Benchmark Evaluation Protocol
Segmentation task: Evaluation of 13 supervised models (UNet, DeepLabV3+, TransUNet, SwinUMamba, etc.) and 3 foundation models (SAM, MedSAM), using DSC, NSD, VOE, MSD, and RAVD metrics.
BE classification task: Evaluation of 7 classification models (MobileViT, ResNet, MedMamba, etc.), using BACC, F1, DOR, ACC, SEN, SPC, and PRE metrics.

Loss & Training¶

All benchmark experiments adopt the AdamW optimizer (weight decay = 1e-2) with cosine annealing learning rate scheduling. For the segmentation task: initial learning rate 1e-4, 100 epochs, batch size 8; for the classification task: initial learning rate 1e-6, 100 epochs, batch size 16. All experiments were repeated 5 times with fixed seeds on an RTX 4090.

Key Experimental Results¶

Main Results — Segmentation¶

Model	DSC (%) ↑	NSD (%) ↑	VOE (%) ↓	MSD (pix) ↓	Params
SwinUMamba	97.75	90.71	4.35	1.06	59.89M
TransUNet	97.62	89.48	4.60	1.05	105.91M
UMambaEnc	97.56	89.10	4.71	1.11	4.58M
Unet++	97.33	86.99	5.15	1.36	2.41M
SAM (box)	88.74	64.40	18.45	4.25	641.09M
MedSAM (box)	85.07	38.81	25.15	5.97	93.74M

Main Results — BE Classification¶

Model	BACC (%)	F1 (%)	DOR	SEN (%)	SPC (%)
MobileViT	52.64	11.85	1.82	21.06	84.23
EfficientFormer	50.63	12.40	1.06	27.90	73.37
MedMamba	50.83	6.91	5.89	8.94	92.73
ConvKAN	49.26	3.49	0.44	3.82	94.70

Key Findings¶

Segmentation task: Leading models achieve strong DSC performance (up to 97.75%), yet NSD scores remain relatively low (up to 90.71%), indicating that precise boundary delineation remains the primary bottleneck. Significant DSC differences between BE and non-BE groups (p < 0.05–0.001) confirm that bone erosion negatively affects segmentation performance.
Classification task: All models yield low BACC and F1 scores (maximum 52.64% and 12.40%, respectively), reflecting the extreme difficulty of the task.
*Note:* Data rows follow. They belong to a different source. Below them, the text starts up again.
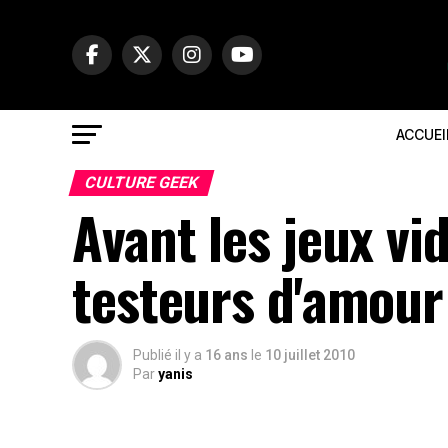
ACCUEI
CULTURE GEEK
Avant les jeux vi
testeurs d'amour 
Publié il y a
16 ans
le
10 juillet 2010
Par
yanis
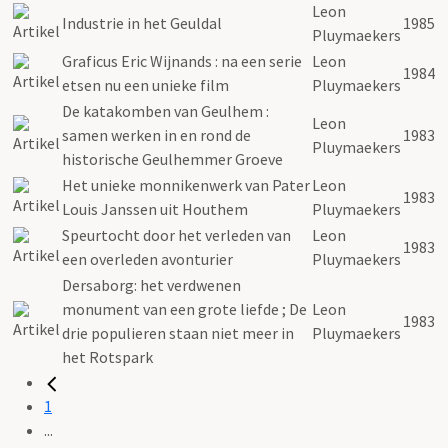
Leon
Industrie in het Geuldal
1985
Pluymaekers
Graficus Eric Wijnands : na een serie
Leon
1984
etsen nu een unieke film
Pluymaekers
De katakomben van Geulhem :
Leon
samen werken in en rond de
1983
Pluymaekers
historische Geulhemmer Groeve
Het unieke monnikenwerk van Pater
Leon
1983
Louis Janssen uit Houthem
Pluymaekers
Speurtocht door het verleden van
Leon
1983
een overleden avonturier
Pluymaekers
Dersaborg: het verdwenen
monument van een grote liefde ; De
Leon
1983
drie populieren staan niet meer in
Pluymaekers
het Rotspark
1
...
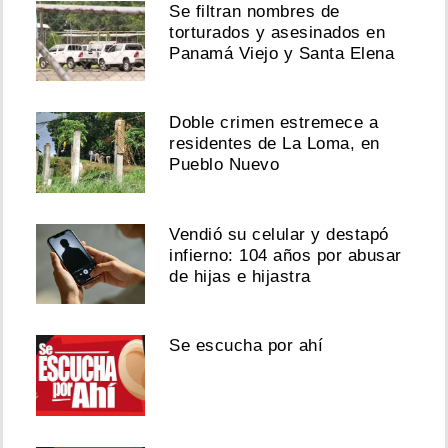
Se filtran nombres de
torturados y asesinados en
Panamá Viejo y Santa Elena
Doble crimen estremece a
residentes de La Loma, en
Pueblo Nuevo
Vendió su celular y destapó
infierno: 104 años por abusar
de hijas e hijastra
Se escucha por ahí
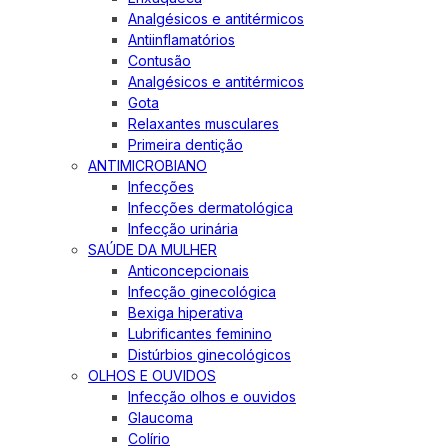
Analgésicos e antitérmicos
Antiinflamatórios
Contusão
Analgésicos e antitérmicos
Gota
Relaxantes musculares
Primeira dentição
ANTIMICROBIANO
Infecções
Infecções dermatológica
Infecção urinária
SAÚDE DA MULHER
Anticoncepcionais
Infecção ginecológica
Bexiga hiperativa
Lubrificantes feminino
Distúrbios ginecológicos
OLHOS E OUVIDOS
Infecção olhos e ouvidos
Glaucoma
Colírio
Models exhibit a pronounced bias toward the non-BE class (high specificity / low sensitivity), with severe class imbalance being the core challenge.
Foundation model gap: SAM and MedSAM substantially underperform supervised models on carpal bone segmentation, demonstrating that general-purpose foundation models still have considerable room for improvement in fine-grained medical image segmentation.

Highlights & Insights¶

RAM-W600 is the first publicly available carpal bone instance segmentation dataset, covering both segmentation and BE scoring tasks, thereby filling a critical data gap in RA wrist CAD research.
Multi-center data sourcing (6 institutions) enhances data diversity and the reliability of generalization evaluation.
Benchmark results clearly reveal the shortcomings of current models with respect to bone overlap, blurred boundaries, and erosion-induced deformation, providing concrete directions for future research.
Mamba-based architectures (SwinUMamba, UMambaEnc) demonstrate a favorable balance between performance and parameter efficiency.
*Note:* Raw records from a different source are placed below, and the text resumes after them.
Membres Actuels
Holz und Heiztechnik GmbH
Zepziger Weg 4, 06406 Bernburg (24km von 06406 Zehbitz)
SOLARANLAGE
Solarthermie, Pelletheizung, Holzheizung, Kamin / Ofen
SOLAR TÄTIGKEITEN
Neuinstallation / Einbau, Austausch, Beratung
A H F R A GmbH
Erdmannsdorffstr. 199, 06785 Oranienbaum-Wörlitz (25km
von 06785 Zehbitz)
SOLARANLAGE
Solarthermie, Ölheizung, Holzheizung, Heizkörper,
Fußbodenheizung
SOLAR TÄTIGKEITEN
Limitations & Future Work¶

RA cases are predominantly sourced from a single geographic region in Japan, resulting in relatively high demographic homogeneity that may limit model generalizability across different ethnicities and regions.
The SvdH BE score distribution is severely imbalanced, with high-score cases being extremely scarce (scores of 3 and 5 are nearly absent), which impairs the training and evaluation of fine-grained scoring models.
Only binary classification (presence vs. absence of BE) is evaluated; multi-grade regression scoring is not explored.
Downstream tasks aligned with clinical workflows (e.g., JSN progression quantification, longitudinal monitoring) are not investigated.

This dataset can inspire multi-task learning frameworks that jointly address carpal bone segmentation and BE detection.
The dataset construction methodology is extensible to RA assessment of other joints (fingers, feet).
The extreme class imbalance in the BE classification task provides a valuable testbed for few-shot and imbalanced learning research in medical imaging.

Rating¶

Novelty: ⭐⭐⭐⭐ First publicly available dataset of its kind, filling an important gap.
Experimental Thoroughness: ⭐⭐⭐⭐ Broad benchmark coverage, though multi-grade scoring and downstream task validation are absent.
Writing Quality: ⭐⭐⭐⭐ Clear structure with thorough statistical analysis.
Value: ⭐⭐⭐⭐⭐ High practical utility for CAD research in the RA domain.